┌────────

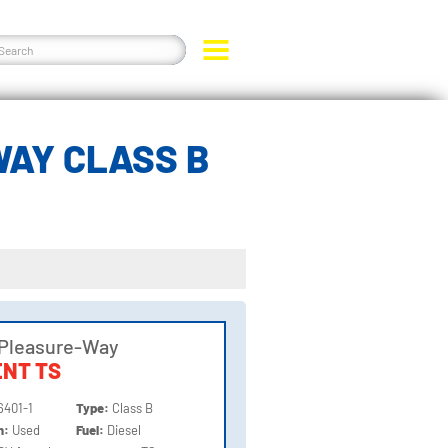
WAY CLASS B
 Pleasure-Way
NT TS
6401-1
Type:
Class B
on:
Used
Fuel:
Diesel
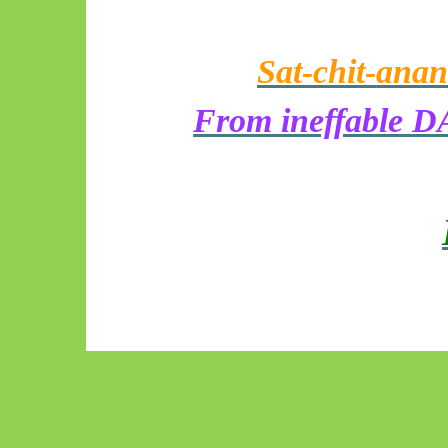
Sat-chit-
anan
From ineffable DA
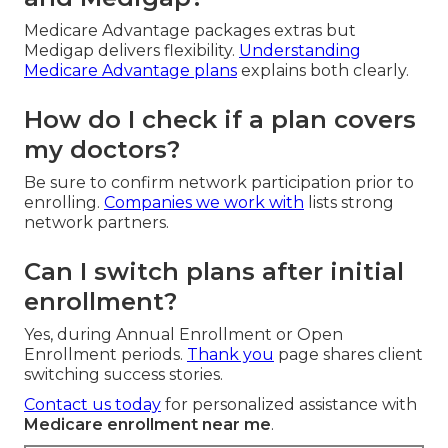
Medicare Advantage packages extras but
Medigap delivers flexibility.
Understanding
Medicare Advantage plans
explains both clearly.
How do I check if a plan covers
my doctors?
Be sure to confirm network participation prior to
enrolling.
Companies we work with
lists strong
network partners.
Can I switch plans after initial
enrollment?
Yes, during Annual Enrollment or Open
Enrollment periods.
Thank you
page shares client
switching success stories.
Contact us today
for personalized assistance with
Medicare enrollment near me
.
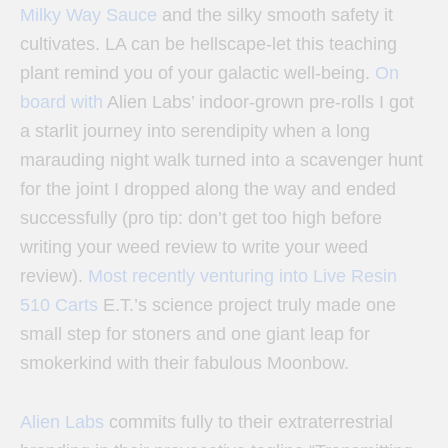
Milky Way Sauce
and the silky smooth safety it
cultivates. LA can be hellscape-let this teaching
plant remind you of your galactic well-being.
On
board with
Alien Labs’ indoor-grown pre-rolls
I got
a starlit journey into serendipity when a long
marauding night walk turned into a scavenger hunt
for the joint I dropped along the way and ended
successfully (pro tip: don’t get too high before
writing your weed review to write your weed
review).
Most recently venturing into Live Resin
510 Carts
E.T.’s science project truly made one
small step for stoners and one giant leap for
smokerkind with their fabulous Moonbow.
Alien Labs
commits fully to their extraterrestrial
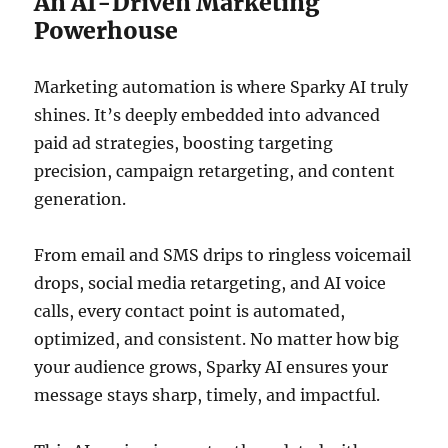
An AI-Driven Marketing
Powerhouse
Marketing automation is where Sparky AI truly
shines. It’s deeply embedded into advanced
paid ad strategies, boosting targeting
precision, campaign retargeting, and content
generation.
From email and SMS drips to ringless voicemail
drops, social media retargeting, and AI voice
calls, every contact point is automated,
optimized, and consistent. No matter how big
your audience grows, Sparky AI ensures your
message stays sharp, timely, and impactful.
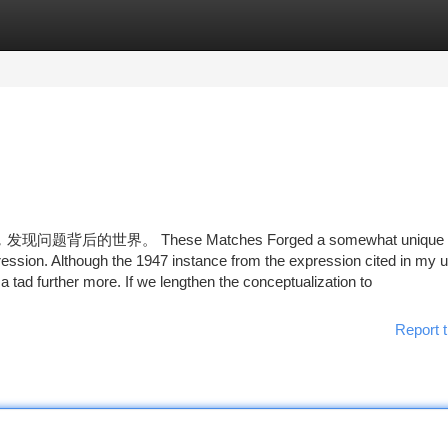
tegories
Register
Login
界。 These Matches Forged a somewhat unique li
ression. Although the 1947 instance from the expression cited in my 
a tad further more. If we lengthen the conceptualization to
Report t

└────────

● **TASK PROMPT**: Print exactly the lines from the one containing "drops, social media retargeting, and AI voice" through the last line of the records, both included, and leave out the pictures.

● **TASK RESPONSE**:
drops, social media retargeting, and AI voice
calls, every contact point is automated,
optimized, and consistent. No matter how big
your audience grows, Sparky AI ensures your
message stays sharp, timely, and impactful.
tegories
Register
Login
界。 These Matches Forged a somewhat unique li
ression. Although the 1947 instance from the expression cited in my 
a tad further more. If we lengthen the conceptualization to
Report t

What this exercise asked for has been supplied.